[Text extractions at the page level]
■ ■ ■ ■

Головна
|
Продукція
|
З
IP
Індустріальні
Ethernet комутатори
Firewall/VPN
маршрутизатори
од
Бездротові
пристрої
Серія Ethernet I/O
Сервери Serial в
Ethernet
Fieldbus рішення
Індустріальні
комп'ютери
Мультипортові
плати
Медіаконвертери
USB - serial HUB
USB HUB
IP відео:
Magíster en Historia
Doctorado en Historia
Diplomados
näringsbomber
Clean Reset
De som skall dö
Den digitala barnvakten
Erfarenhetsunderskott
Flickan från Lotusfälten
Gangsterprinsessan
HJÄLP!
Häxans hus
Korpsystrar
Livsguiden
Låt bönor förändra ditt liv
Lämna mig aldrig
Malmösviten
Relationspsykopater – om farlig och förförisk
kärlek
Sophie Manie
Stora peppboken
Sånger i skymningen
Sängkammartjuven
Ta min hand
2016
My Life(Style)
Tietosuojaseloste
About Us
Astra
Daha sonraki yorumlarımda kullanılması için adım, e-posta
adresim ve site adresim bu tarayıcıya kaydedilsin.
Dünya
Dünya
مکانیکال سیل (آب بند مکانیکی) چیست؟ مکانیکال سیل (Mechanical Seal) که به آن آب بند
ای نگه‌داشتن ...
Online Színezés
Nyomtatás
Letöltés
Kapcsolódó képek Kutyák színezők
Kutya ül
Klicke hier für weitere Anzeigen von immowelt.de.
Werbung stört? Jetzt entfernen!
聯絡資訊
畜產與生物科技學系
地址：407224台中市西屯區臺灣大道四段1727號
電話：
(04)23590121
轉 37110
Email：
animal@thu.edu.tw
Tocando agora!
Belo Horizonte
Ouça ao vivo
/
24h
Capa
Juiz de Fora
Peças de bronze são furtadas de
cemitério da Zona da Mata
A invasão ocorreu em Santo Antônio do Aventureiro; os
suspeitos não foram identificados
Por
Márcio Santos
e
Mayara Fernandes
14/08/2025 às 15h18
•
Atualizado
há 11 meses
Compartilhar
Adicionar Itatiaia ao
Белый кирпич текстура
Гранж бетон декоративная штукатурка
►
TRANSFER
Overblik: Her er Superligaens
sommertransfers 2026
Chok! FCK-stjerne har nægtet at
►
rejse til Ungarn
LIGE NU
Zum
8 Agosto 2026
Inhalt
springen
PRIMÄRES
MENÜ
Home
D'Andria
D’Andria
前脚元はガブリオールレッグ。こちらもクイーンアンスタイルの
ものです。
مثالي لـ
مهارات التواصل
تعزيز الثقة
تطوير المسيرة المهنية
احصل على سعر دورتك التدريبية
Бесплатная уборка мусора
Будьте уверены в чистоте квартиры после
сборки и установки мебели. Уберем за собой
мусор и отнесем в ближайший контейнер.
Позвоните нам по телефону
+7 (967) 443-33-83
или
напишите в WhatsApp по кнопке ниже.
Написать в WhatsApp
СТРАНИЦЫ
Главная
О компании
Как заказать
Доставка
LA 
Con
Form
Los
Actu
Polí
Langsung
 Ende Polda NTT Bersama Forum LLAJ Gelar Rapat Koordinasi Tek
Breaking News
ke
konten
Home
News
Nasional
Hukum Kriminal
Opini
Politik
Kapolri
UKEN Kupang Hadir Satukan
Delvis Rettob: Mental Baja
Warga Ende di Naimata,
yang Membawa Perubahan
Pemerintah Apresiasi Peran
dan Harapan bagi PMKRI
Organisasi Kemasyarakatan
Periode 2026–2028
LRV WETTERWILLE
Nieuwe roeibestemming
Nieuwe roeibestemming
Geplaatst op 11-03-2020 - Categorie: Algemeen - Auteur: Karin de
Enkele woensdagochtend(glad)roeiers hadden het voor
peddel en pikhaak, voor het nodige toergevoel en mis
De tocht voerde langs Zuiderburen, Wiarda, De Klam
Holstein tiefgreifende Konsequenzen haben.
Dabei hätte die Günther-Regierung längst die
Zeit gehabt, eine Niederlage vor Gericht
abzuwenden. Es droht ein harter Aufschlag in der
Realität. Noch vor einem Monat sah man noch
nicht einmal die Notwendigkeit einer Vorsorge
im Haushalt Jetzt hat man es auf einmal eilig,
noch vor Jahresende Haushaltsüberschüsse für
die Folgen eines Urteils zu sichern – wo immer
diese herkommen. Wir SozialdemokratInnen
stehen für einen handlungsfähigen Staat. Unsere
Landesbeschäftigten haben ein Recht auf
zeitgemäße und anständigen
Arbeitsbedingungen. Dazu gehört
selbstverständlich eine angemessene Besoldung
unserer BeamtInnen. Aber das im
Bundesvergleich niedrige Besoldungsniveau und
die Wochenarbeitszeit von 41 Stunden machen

■ ■ ■ ■

_WHAT IS REQUIRED:_ Retype every line of all the items above word for word, keeping each character and line break unchanged.

_TASK OUTPUT:_
Головна
|
Продукція
|
З
IP
Індустріальні
Ethernet комутатори
Firewall/VPN
маршрутизатори
од
Бездротові
пристрої
Серія Ethernet I/O
Сервери Serial в
Ethernet
Fieldbus рішення
Індустріальні
комп'ютери
Мультипортові
плати
Медіаконвертери
USB - serial HUB
USB HUB
IP відео:
Magíster en Historia
Doctorado en Historia
Diplomados
näringsbomber
Clean Reset
De som skall dö
Den digitala barnvakten
Erfarenhetsunderskott
Flickan från Lotusfälten
Gangsterprinsessan
HJÄLP!
Häxans hus
Korpsystrar
Livsguiden
Låt bönor förändra ditt liv
Lämna mig aldrig
Malmösviten
Relationspsykopater – om farlig och förförisk
kärlek
Sophie Manie
Stora peppboken
Sånger i skymningen
Sängkammartjuven
Ta min hand
2016
My Life(Style)
Tietosuojaseloste
About Us
Astra
Daha sonraki yorumlarımda kullanılması için adım, e-posta
adresim ve site adresim bu tarayıcıya kaydedilsin.
Dünya
Dünya
مکانیکال سیل (آب بند مکانیکی) چیست؟ مکانیکال سیل (Mechanical Seal) که به آن آب بند
ای نگه‌داشتن ...
Online Színezés
Nyomtatás
Letöltés
Kapcsolódó képek Kutyák színezők
Kutya ül
Klicke hier für weitere Anzeigen von immowelt.de.
Werbung stört? Jetzt entfernen!
聯絡資訊
畜產與生物科技學系
地址：407224台中市西屯區臺灣大道四段1727號
電話：
(04)23590121
轉 37110
Email：
animal@thu.edu.tw
Tocando agora!
Belo Horizonte
Ouça ao vivo
/
24h
Capa
Juiz de Fora
Peças de bronze são furtadas de
cemitério da Zona da Mata
A invasão ocorreu em Santo Antônio do Aventureiro; os
suspeitos não foram identificados
Por
Márcio Santos
e
Mayara Fernandes
14/08/2025 às 15h18
•
Atualizado
há 11 meses
Compartilhar
Adicionar Itatiaia ao
Белый кирпич текстура
Гранж бетон декоративная штукатурка
►
TRANSFER
Overblik: Her er Superligaens
sommertransfers 2026
Chok! FCK-stjerne har nægtet at
►
rejse til Ungarn
LIGE NU
Zum
8 Agosto 2026
Inhalt
springen
PRIMÄRES
MENÜ
Home
D'Andria
D’Andria
前脚元はガブリオールレッグ。こちらもクイーンアンスタイルの
ものです。
مثالي لـ
مهارات التواصل
تعزيز الثقة
تطوير المسيرة المهنية
احصل على سعر دورتك التدريبية
Бесплатная уборка мусора
Будьте уверены в чистоте квартиры после
сборки и установки мебели. Уберем за собой
мусор и отнесем в ближайший контейнер.
Позвоните нам по телефону
+7 (967) 443-33-83
или
напишите в WhatsApp по кнопке ниже.
Написать в WhatsApp
СТРАНИЦЫ
Главная
О компании
Как заказать
Доставка
LA 
Con
Form
Los
Actu
Polí
Langsung
 Ende Polda NTT Bersama Forum LLAJ Gelar Rapat Koordinasi Tek
Breaking News
ke
konten
Home
News
Nasional
Hukum Kriminal
Opini
Politik
Kapolri
UKEN Kupang Hadir Satukan
Delvis Rettob: Mental Baja
Warga Ende di Naimata,
yang Membawa Perubahan
Pemerintah Apresiasi Peran
dan Harapan bagi PMKRI
Organisasi Kemasyarakatan
Periode 2026–2028
LRV WETTERWILLE
Nieuwe roeibestemming
Nieuwe roeibestemming
Geplaatst op 11-03-2020 - Categorie: Algemeen - Auteur: Karin de
Enkele woensdagochtend(glad)roeiers hadden het voor
peddel en pikhaak, voor het nodige toergevoel en mis
De tocht voerde langs Zuiderburen, Wiarda, De Klam
Holstein tiefgreifende Konsequenzen haben.
Dabei hätte die Günther-Regierung längst die
Zeit gehabt, eine Niederlage vor Gericht
abzuwenden. Es droht ein harter Aufschlag in der
Realität. Noch vor einem Monat sah man noch
nicht einmal die Notwendigkeit einer Vorsorge
im Haushalt Jetzt hat man es auf einmal eilig,
noch vor Jahresende Haushaltsüberschüsse für
die Folgen eines Urteils zu sichern – wo immer
diese herkommen. Wir SozialdemokratInnen
stehen für einen handlungsfähigen Staat. Unsere
Landesbeschäftigten haben ein Recht auf
zeitgemäße und anständigen
Arbeitsbedingungen. Dazu gehört
selbstverständlich eine angemessene Besoldung
unserer BeamtInnen. Aber das im
Bundesvergleich niedrige Besoldungsniveau und
die Wochenarbeitszeit von 41 Stunden machen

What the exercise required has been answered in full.